Intersectionality Series: The Identity-Affirming Power of HBO’s ‘We’re Here’

Published April 30, 2022

The HBO Max reality show We’re Here heads into its third season later this year. With the first season cut short by the onset of COVID restrictions in March 2020, the show truly hit its stride in its powerful second season in 2021. The show features three former contestants from RuPaul’s Drag Race—Eureka O’Hara, Bob the Drag Queen, and Shangela—traveling around the country to the smallest (and often the most conservative) towns in America serving lewks and spreading fabulousness everywhere they go.

The show is somewhat of a “Queer Eye for the Straight Guy, Drag Edition” but is ultimately so much more than a makeover show. The glamorous trio does facilitate physical transformations, but they go further than that and each adopt a local member of the LGBTQ community as their “drag daughters” to prepare them for a full-on drag performance.

Throughout the rehearsal period, the pros sit down with their proteges to get a feel for the queer scene and cultural environment in their tiny towns. The story is often the same: they live on the margins, often just trying to eek by without being ridiculed, ostracized, or worse. While some towns do have a small but thriving queer community − just as many towns seem to be so conservative that LGBTQ folks live in isolation and have established very few ties to one another.

Part of what the show sets out to do is to pull individuals together if only for one evening, to begin to build that community so that queer people struggling with their identity have ties with others who understand their experiences and offer support. Whether it’s supporting someone coming out or family and friends who want to understand the queer person in their lives, Bob, Eureka, and Shangela are there to build the foundations for that community.

And it is for that reason that We’re Here can often be a deeply emotional experience. It’s uplifting and inspirational causing many viewers to wish they’d had their own Fairy Drag Mothers to guide them through such uncertain times. The trio of drag queens serves as queer Sherpas who blow into town with fierceness and fabulousness, taking everyone’s breath away, and leaving having affirmed the queer identities of their drag daughters and viewers alike.

The post-COVID lockdown second season does something similar for people with disabilities, featuring two drag daughters with disabilities.

The queens visit Temecula, California, where they meet James, a young trans man with Autism Spectrum Disorder who is learning to navigate both neurodiversity and his trans identity. James is often misgendered, and each instance can feel like a blow that denies James’s true identity. James is also fostering a serious obsession with anime, and the drag mothers prepare him for performance with this obsession in mind.

Encouraging him to lean into everything about himself that makes him unique—his trans identity, his neurodivergence, his love of anime—the queens cultivate in James' newfound confidence, a sense of self-efficacy and self-love that empowers him to give an all-out performance.

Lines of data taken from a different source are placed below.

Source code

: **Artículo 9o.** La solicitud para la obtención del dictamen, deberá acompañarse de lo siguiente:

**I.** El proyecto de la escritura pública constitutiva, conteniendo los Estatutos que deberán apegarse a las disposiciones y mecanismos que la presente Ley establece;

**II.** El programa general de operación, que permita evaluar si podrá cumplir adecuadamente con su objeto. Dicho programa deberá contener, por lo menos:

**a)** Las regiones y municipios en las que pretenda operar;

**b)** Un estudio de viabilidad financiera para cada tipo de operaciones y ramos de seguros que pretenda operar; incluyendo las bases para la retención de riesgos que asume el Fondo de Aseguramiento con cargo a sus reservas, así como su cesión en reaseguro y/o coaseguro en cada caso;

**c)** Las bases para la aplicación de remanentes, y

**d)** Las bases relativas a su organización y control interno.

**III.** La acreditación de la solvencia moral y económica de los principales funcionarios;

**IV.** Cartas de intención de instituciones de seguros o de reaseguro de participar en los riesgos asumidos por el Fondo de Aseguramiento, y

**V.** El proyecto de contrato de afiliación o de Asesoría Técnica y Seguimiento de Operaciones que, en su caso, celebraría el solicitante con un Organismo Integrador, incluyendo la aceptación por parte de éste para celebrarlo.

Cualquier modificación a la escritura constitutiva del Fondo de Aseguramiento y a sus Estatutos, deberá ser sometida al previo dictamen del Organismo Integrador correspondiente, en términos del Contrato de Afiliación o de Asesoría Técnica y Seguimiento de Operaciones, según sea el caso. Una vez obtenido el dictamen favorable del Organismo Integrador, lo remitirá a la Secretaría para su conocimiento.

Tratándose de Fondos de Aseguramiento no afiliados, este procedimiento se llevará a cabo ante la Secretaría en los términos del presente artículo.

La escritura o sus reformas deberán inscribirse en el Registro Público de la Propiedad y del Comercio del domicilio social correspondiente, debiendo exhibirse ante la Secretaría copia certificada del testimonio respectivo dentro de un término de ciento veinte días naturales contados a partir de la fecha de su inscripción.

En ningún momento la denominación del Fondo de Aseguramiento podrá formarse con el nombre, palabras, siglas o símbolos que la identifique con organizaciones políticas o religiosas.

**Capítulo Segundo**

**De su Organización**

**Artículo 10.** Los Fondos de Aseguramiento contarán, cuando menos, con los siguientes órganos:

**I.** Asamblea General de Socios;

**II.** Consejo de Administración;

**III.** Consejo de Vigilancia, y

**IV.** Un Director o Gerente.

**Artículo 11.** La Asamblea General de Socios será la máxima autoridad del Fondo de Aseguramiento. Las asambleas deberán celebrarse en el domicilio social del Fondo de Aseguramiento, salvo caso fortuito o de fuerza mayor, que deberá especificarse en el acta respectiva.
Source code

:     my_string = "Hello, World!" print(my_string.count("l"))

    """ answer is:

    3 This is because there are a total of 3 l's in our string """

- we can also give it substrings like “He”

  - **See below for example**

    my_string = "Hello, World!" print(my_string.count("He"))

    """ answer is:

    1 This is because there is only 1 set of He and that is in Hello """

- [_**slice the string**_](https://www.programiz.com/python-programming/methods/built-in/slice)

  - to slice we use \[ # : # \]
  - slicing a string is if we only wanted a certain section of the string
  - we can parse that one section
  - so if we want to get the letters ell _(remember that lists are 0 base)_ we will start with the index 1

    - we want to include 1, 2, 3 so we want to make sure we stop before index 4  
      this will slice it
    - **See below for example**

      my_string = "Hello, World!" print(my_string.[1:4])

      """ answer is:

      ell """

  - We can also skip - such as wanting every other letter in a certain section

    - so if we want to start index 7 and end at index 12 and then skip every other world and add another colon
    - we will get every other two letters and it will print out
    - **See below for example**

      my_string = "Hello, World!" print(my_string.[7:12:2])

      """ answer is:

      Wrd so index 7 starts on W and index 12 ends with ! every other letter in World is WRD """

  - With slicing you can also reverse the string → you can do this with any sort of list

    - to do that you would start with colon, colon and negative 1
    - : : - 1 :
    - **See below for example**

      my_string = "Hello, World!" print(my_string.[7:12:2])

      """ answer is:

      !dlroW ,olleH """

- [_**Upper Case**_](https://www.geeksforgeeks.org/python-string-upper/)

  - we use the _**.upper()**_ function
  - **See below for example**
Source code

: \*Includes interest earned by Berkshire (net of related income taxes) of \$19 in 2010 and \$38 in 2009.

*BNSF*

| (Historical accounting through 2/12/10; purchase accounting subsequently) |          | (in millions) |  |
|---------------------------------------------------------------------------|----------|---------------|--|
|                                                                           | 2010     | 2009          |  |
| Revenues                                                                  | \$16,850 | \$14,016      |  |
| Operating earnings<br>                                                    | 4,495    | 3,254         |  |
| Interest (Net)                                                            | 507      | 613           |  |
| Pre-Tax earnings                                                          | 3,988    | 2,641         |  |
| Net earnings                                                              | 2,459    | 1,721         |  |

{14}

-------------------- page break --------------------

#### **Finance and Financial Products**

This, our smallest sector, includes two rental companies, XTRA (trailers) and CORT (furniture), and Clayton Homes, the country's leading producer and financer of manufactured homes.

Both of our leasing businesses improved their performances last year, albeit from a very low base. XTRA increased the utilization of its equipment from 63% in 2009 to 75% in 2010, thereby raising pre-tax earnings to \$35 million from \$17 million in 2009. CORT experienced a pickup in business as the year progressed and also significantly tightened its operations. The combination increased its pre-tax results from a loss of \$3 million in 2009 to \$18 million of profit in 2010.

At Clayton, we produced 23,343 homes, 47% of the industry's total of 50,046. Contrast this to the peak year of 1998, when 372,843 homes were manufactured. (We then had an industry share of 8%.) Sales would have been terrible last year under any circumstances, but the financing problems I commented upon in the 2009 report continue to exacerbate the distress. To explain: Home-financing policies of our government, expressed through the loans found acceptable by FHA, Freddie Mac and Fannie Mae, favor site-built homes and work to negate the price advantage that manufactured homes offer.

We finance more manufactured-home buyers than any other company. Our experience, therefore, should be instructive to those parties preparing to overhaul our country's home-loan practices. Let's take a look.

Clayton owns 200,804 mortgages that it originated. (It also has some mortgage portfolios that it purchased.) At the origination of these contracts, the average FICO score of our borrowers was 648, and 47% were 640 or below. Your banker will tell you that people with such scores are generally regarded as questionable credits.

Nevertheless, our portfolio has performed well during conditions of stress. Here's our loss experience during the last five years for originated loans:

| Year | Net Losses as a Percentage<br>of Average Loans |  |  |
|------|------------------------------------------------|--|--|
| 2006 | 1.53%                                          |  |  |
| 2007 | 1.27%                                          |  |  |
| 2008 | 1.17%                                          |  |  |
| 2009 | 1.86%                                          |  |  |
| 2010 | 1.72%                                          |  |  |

Undoing some of the damage that misgendering has done, James’s We’re Here experience helps make him more confident in both his trans identity and his neurodivergent identity.

The final episode of Season Two heads to Grand Junction, Colorado, where the queens meet Dustin Holt, a trans man who uses a wheelchair due to spastic quadriplegic cerebral palsy. Holt invited the filming crew to document intimate moments of his life in hopes that showing these personal moments would inspire other people with disabilities to live their lives more visibly and to feel greater self-acceptance in their disability. He also indicated he wanted to be on the show so that other LGBTQ people with disabilities could see someone else going through similar issues and know they weren’t alone. According to Dustin:

“Growing up, for me, there was not a lot of representation of people being differently-abled, let alone me being trans. That is a huge thing I had overcome when I started transitioning because it wasn’t talked about where I grew up.”

Dustin is a fan of My Chemical Romance (MCR), and his performance features him goth-glammed out and rocking out to MCR in his wheelchair. For young queer people with disabilities watching at home, seeing Dustin give an empowered performance rivaling that of any MCR show from his wheelchair is not something they get to see every day. By virtue of being on the stage and laying every part of himself bare for the world to see, Dustin gives queer kids with disabilities everywhere a chance to see someone like themselves looking like a rock star and captivating audiences.

The legacy of We’re Here

In addition to being an uplifting and identity-affirming experience for participants and viewers alike, We’re Here is also a masterclass on how to sit down, listen, and learn when it comes to understanding the experiences of someone other than yourself. While the queens themselves have spent lifetimes batting away nasty looks and combatting social ostracization for just being themselves, their experiences do not totally lend themselves to understanding what life for a person with a disability, queer or not, is like. But they are eager to learn and to understand, letting the drag daughters with disabilities tell their stories in their own words.

And that’s why We’re Here is so effective, both as reality television and as a mechanism of representation. The fab trio leads by example, lifting others up, and amplifying voices that have been calling out from the margins. Hopefully, theirs is an example the rest of us can learn to follow.